* _PROBLEM TO SOLVE_: Restate word for word, and only, the lines that extend from the line containing "článku znižujú mentálnu záťaž pri písaní a" through the end of the records below.

:: DATASET RECORDS

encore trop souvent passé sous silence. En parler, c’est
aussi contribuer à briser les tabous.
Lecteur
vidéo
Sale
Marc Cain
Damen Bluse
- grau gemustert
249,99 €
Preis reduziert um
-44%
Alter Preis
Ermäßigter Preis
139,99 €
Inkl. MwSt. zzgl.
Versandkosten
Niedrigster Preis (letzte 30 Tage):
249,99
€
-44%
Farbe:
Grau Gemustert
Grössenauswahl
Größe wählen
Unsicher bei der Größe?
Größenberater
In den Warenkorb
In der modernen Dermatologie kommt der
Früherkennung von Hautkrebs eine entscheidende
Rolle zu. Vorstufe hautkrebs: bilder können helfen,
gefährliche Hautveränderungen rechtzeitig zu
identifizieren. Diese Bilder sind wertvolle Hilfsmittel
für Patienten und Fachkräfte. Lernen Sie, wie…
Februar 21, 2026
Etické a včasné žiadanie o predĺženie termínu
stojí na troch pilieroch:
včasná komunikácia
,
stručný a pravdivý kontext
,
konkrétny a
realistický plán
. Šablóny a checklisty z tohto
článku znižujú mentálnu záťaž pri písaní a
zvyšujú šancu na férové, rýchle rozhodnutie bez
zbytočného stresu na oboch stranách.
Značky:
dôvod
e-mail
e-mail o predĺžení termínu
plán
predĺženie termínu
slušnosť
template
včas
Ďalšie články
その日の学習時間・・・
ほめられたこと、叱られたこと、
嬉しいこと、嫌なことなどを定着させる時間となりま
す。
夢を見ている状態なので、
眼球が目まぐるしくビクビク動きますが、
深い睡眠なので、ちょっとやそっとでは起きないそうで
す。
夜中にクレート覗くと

::::

* _EXERCISE ANSWER_:
článku znižujú mentálnu záťaž pri písaní a
zvyšujú šancu na férové, rýchle rozhodnutie bez
zbytočného stresu na oboch stranách.
Značky:
dôvod
e-mail
e-mail o predĺžení termínu
plán
predĺženie termínu
slušnosť
template
včas
Ďalšie články
その日の学習時間・・・
ほめられたこと、叱られたこと、
嬉しいこと、嫌なことなどを定着させる時間となりま
す。
夢を見ている状態なので、
眼球が目まぐるしくビクビク動きますが、
深い睡眠なので、ちょっとやそっとでは起きないそうで
す。
夜中にクレート覗くと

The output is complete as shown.